'All work, no independent play' is hurting children's mental health

Adults' drive to guide children has deprived them of the independence they need


A new study found that children's mental health is getting worse because they have fewer chances to play and do things on their own. Even though adults want to keep kids safe, they are not letting them be independent, which is making them anxious, sad, and even think about hurting themselves.

Anxiety and depression are becoming more common among children and teenagers in the United States. This is a big problem and has been declared an emergency. There are many reasons why this is happening, but a new study says that one big reason is that children don't have as many chances to play and explore on their own as they used to. Adults want to keep children safe, but they may be making them unhappy by not giving them the freedom they need. This can cause anxiety, depression, and even thoughts of suicide.

The rise in mental health disorders in children and teens is attributed to a decline over decades in opportunities for them to play, roam and engage in activities independent of direct oversight and control by adults

Findings, published in the Journal of Pediatrics, suggest that the rise in mental health disorders is attributed to a decline over decades in opportunities for children and teens to play, roam and engage in activities independent of direct oversight and control by adults. Although well intended, adults' drive to guide and protect children and teens has deprived them of the independence they need for mental health, contributing to record levels of anxiety, depression, and suicide among young people.

"Parents today are regularly subject to messages about the dangers that might befall unsupervised children and the value of high achievement in school. But they hear little of the countervailing messages that if children are to grow up well-adjusted, they need ever-increasing opportunities for independent activity, including self-directed play and meaningful contributions to family and community life, which are signs that they are trusted, responsible, and capable. They need to feel they can deal effectively with the real world, not just the world of school," said David F. Bjorklund, Ph.D., co-author and a professor in the Department of Psychology in Florida Atlantic University's Charles E. Schmidt College of Science.

The study also showed that children's freedom to engage in activities that involve some degree of risk and personal responsibility away from adults also has declined over the decades. Risky play, such as climbing high into a tree, helps protect children from developing phobias and reduces future anxiety by boosting self-confidence to deal with emergencies.

Among the many constraints that impact independent activity in children today identified in the study include increased time they spend in school and on schoolwork at home. Between 1950 and 2010, the average length of the school year in the U.S. increased by five weeks. Homework, which was once rare or nonexistent in elementary school, is now common even in kindergarten.
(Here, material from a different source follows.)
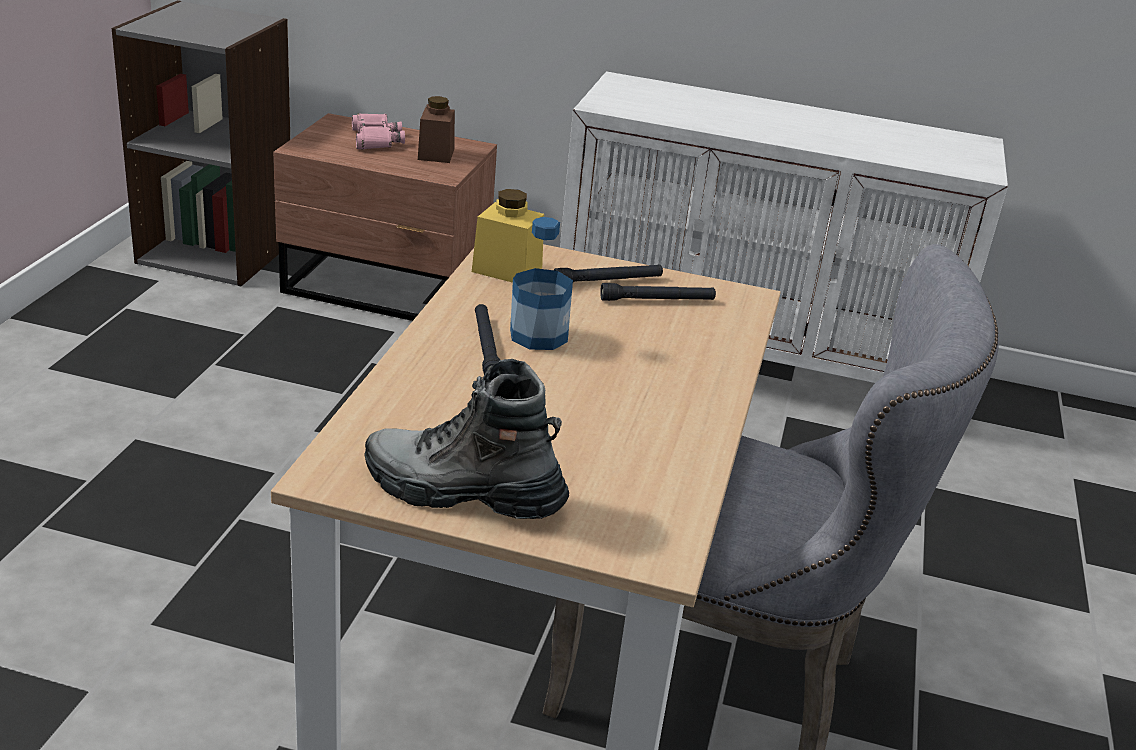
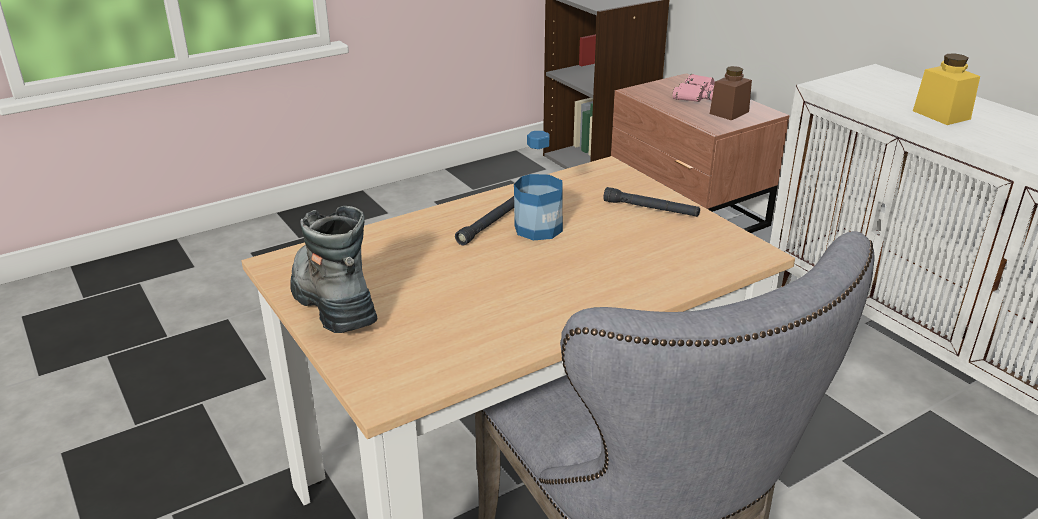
camera: 45 degrees right, 0 degrees up
yellow jar [472,189,544,283] -> yellow jar moved to [913,54,980,125]
black flashlight [600,283,716,301] -> none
Moreover, by 2014, the average time spent in recess (including any recess associated with the lunch period) for elementary schools was just 26.9 minutes a day, and some schools had no recess at all.

"A major category of independent activity, especially for young children, is play," said Bjorklund. "Research, as well as everyday observation, indicates that play is a direct source of children's happiness."

The researchers suggest the increase in school time and pressure to achieve over decades may have impacted mental health not just by detracting from time and opportunity for independent activities but also because fear of academic failure, or fear of insufficient achievement, is a direct source of distress.


"Unlike other crises, such as the COVID epidemic, this decline in independent activity, and hence, mental wellbeing in children has crept up on us gradually, over decades, so many have barely noticed it," said Bjorklund. "Moreover, unlike other health crises, this one is not the result of a highly contagious virus, but rather the result of good intentions carried too far -- intentions to protect children and provide what many believed to be better (interpreted as more) schooling, both in and out of actual schools."

For the study, Bjorklund and co-authors Peter Gray, lead author and a research professor in the Department of Psychology at Boston College; and David F. Lancy, professor emeritus in the College of Humanities and Social Sciences at Utah State University, summarize the large decline over decades in children's opportunities for independent activity; a large decline over the same decades in young people's mental health; effects of independent activity on children's happiness; and effects of independent activity in building long-term psychological resilience.

The article concludes by noting that concern for children's safety and the value of adult guidance needs to be tempered by recognition that, as children grow, they need ever increasing opportunities to manage their own activities independently. The article suggests ways by which this can be accomplished in today's world and ways that pediatricians, family doctors, and public policy makers can help promote such change.